There were practical reasons for the existence of the March handicap meeting. It gave an inviting opportunity for boys of every degree of ability to appear without disadvantage in a public contest, and so brought out new material. It was likewise both a formal closing of the winter’s athletic work, and the first account of stock for the greater contests of the spring. With Dickinson and Travers in the sprints, Todd in the hurdles, and Curtis for the hammer and shot, there was still in school a very substantial remnant of last year’s winning team with which to start the spring campaign against Hillbury. Yet gaps remained to be filled, new seconds and thirds had to be provided where firsts seemed fairly safe, and better men had to be found, if better men there were, for the most strongly defended events.

In the jumps and the pole vault was an especial dearth of good material. Melvin had been practicing the high jump in the course of his daily gymnasium exercise hours, though without any idea of excelling in it. With legs full of spring and some intelligence to direct his efforts, the height at which he failed had gradually lifted. A month before, at the Faculty Trophy meeting, he had astonished himself by doing five feet four to the school champion’s five feet five. The practice possessed now for him an additional interest. If he could keep on gaining inches in the same steady way, the spring contests would find him able to clear a very considerable height. Varrell, too, had caught the fever, and was toiling at the pole vault with all the zeal and intelligence which this peculiar boy possessed.
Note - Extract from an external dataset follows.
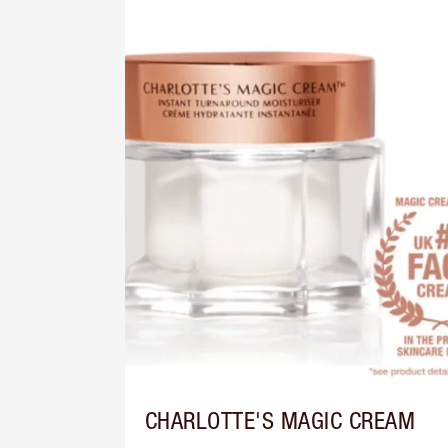
CHARLOTTE'S MAGIC CREAM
A considerable crowd gathered that Saturday afternoon about the eighth-mile wooden track which lies behind the gymnasium. For the forty-yard dash the contestants came in a flock, four men in a trial, heat after heat, in quick succession; then the winners in sets of semi-finals, and three men in the final heat. The baseball candidates were here almost to a man, for they had been practicing starts and dashes during the winter for base running, and now had their trying out. Dick watched with interest to see what Phil would do with his three feet handicap, and was delighted to see his room-mate get off so sharply and take his heat so easily. The first semi-final the boy ran against Sands, and beat him without difficulty; the second he took from Jordan by a narrower margin. Only in the final heat did he fail, when Jones, a middler, took first, and Travers second, with Phil a poor third.

“Good work, Poole!” said MacRae, a middler rooming in the same entry, who was just coming out for the thousand yards. “I only ask to do as well.”
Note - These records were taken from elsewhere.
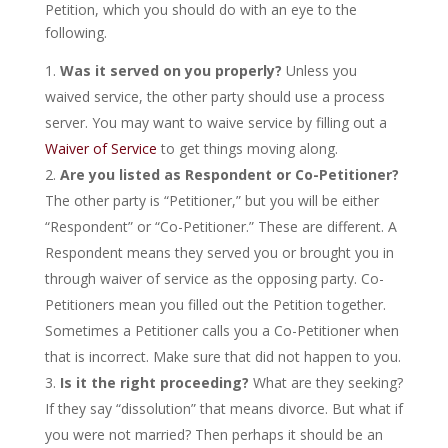
Petition, which you should do with an eye to the
following.
Was it served on you properly?
Unless you
waived service, the other party should use a process
server. You may want to waive service by filling out a
Waiver of Service
to get things moving along.
Are you listed as Respondent or Co-Petitioner?
The other party is “Petitioner,” but you will be either
“Respondent” or “Co-Petitioner.” These are different. A
Respondent means they served you or brought you in
through waiver of service as the opposing party. Co-
Petitioners mean you filled out the Petition together.
Sometimes a Petitioner calls you a Co-Petitioner when
that is incorrect. Make sure that did not happen to you.
Is it the right proceeding?
What are they seeking?
If they say “dissolution” that means divorce. But what if
you were not married? Then perhaps it should be an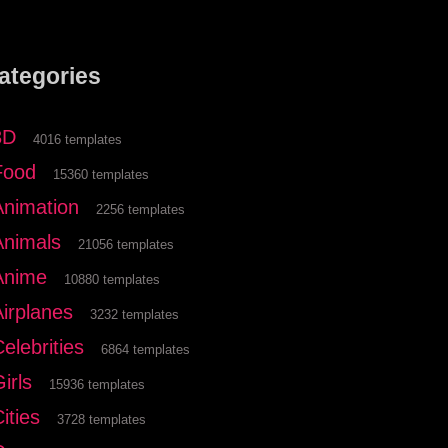
ategories
3D
4016 templates
Food
15360 templates
Animation
2256 templates
Animals
21056 templates
Anime
10880 templates
Airplanes
3232 templates
elebrities
6864 templates
irls
15936 templates
ities
3728 templates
But MacRae did better. He ran his race with twenty yards handicap, and finished first, close to the school record. The middlers grew enthusiastic.

“What a handicap!” said Dickinson reproachfully to Melvin, as he took his place on the scratch for the three hundred, and looked forward to the front man standing well around the curve. “I may as well not run.”

“It’s not too much for your best, old man,” replied the manager, confidently. “You never know what you can do till you try.”

Dickinson did not answer, for he was already on his mark with the tense, serious expression on his face which Dick liked to see. With the pistol report he was off, making a splendid start—which the manager, in a momentary flash of joy, contrasted with the hesitancy of the year before,—and whipping himself quickly into his stride. He passed Lord on the back stretch, Sandford on the straightaway at the end of the first lap, and then pushed for Von Gersdorf, who had made good use of his twenty yards start, and with his short stout legs flying under him, easily doubled the hard corners that delayed the pursuer. Von Gersdorf struck the final curve with Dickinson at his heels. On the curve short-legs gained. The two plunged into the final stretch with four yards of interval between them, short-legs panting ahead with quick staccato strokes, long-legs swinging again into the wide distance-devouring stride that looked as easy and natural as the piston motion of a fine engine, and yet was challenging muscle and nerve and heart to their utmost.

“Go it Gerty, go it!” shouted the middlers. “It’s yours!” Determined to hold his lead a second longer, Von Gersdorf dug his spikes into the soft board, made a final frantic spurt, and lifted his arms to meet the string with his breast—and found no string to meet. Dickinson had carried it away before him.

“What a race!” exclaimed Tompkins, as he sat with Varrell on the wall. “That’s what I call sport. I’d go miles to see that again!”